Has anyone tried out this new steel shot from Fiocchi? 3" 1 1/5oz loads are on sale in my area for a pretty good price. I love their pheasant loads, just haven't used their steel.


----------



## Daren Galloway (Jun 28, 2012)

Bought a couple boxes a couple years ago, brass would split on em and jam in the gun.


----------



## barbless (Aug 9, 2015)

I have shot the 2 3/4" Fiocchi steel in my SX3 with no malfunctions, but did notice they leave some heavy powder residue. One of the counties top sporting clays shooter will not shoot Fiocchi shells when doing exhibition shoots with his auto-loader because they are so dirty.


----------



## Keith S. (May 6, 2005)

I only shot 5 boxes of it this fall, but it seamed to perform well for me. I didn't notice any difference with a dirty gun than any other shell. For $10/box I'll shot it every day I can.


----------



## spkennels (Sep 13, 2013)

I have shot several boxes this yr and no trouble or malfunctions


----------



## NateB (Sep 25, 2003)

I bought a box of #1s to use as a cripple load. Put one in the magazine last week, so it was the second shell shot.
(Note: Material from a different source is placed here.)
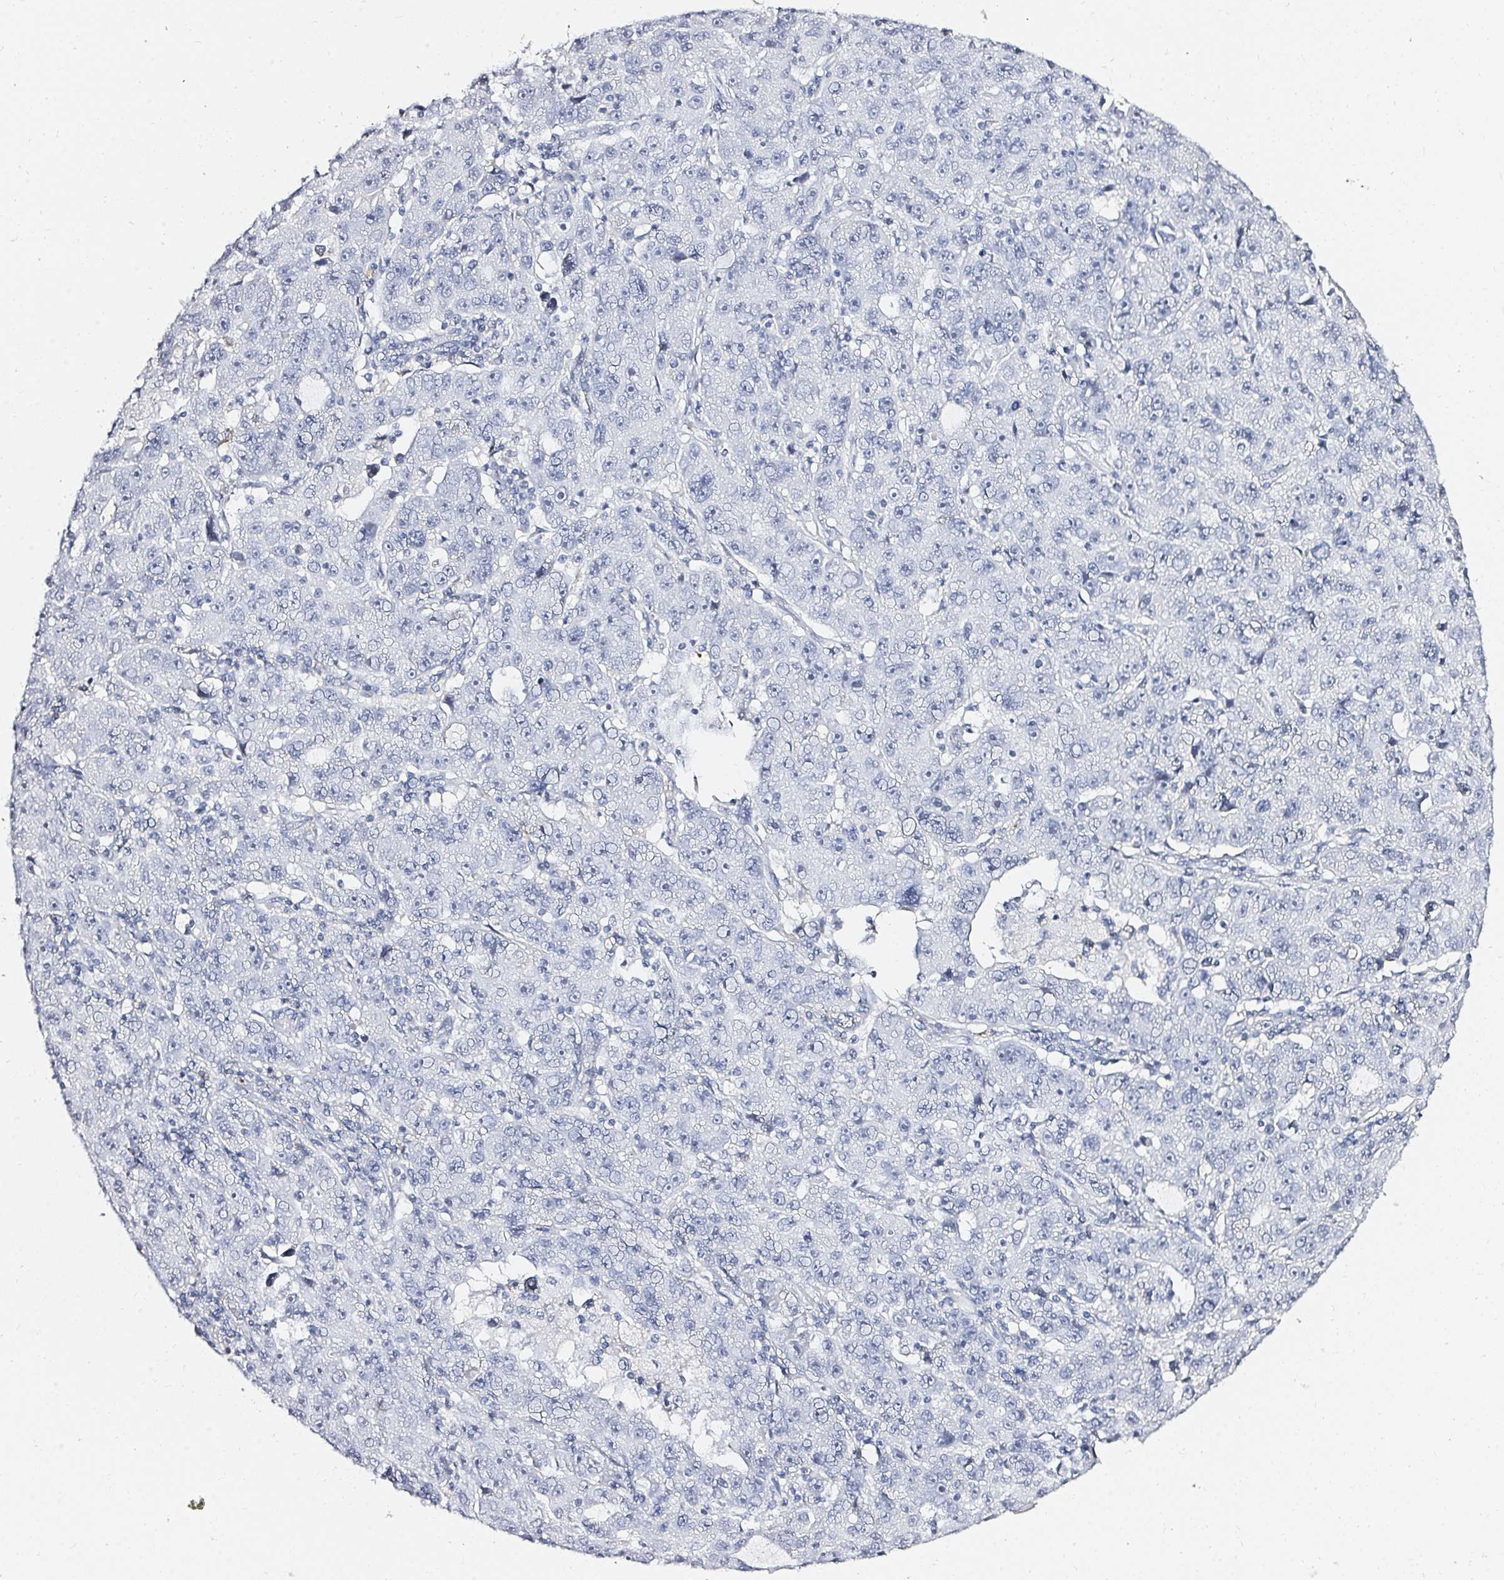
{"staining": {"intensity": "negative", "quantity": "none", "location": "none"}, "tissue": "lung cancer", "cell_type": "Tumor cells", "image_type": "cancer", "snomed": [{"axis": "morphology", "description": "Normal morphology"}, {"axis": "morphology", "description": "Adenocarcinoma, NOS"}, {"axis": "topography", "description": "Lymph node"}, {"axis": "topography", "description": "Lung"}], "caption": "Photomicrograph shows no significant protein expression in tumor cells of lung adenocarcinoma.", "gene": "ACAN", "patient": {"sex": "female", "age": 57}}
Missed on my first shot but smashed it with the second. This was in a Beretta Extrema 2. Used a box for cripple load last year, no issues at all. I was impressed how hard it hit that duck but it was 1 shot and less than 30 yards out.
I would buy some and pattern it in your gun.


----------



## Nick Toti (Feb 3, 2011)

Jeff Brezee said:


> Has anyone tried out this new steel shot from Fiocchi? 3" 1 1/5oz loads are on sale in my area for a pretty good price. I love their pheasant loads, just haven't used their steel.



Shot a case of 3" 3s this season. Very satisfied, will shoot the same again next season.


----------



## dwittler (Jun 21, 2011)

shot 3 flats 30 boxes was really happy 2s and 3s the 3s knocked specs well will buy more


----------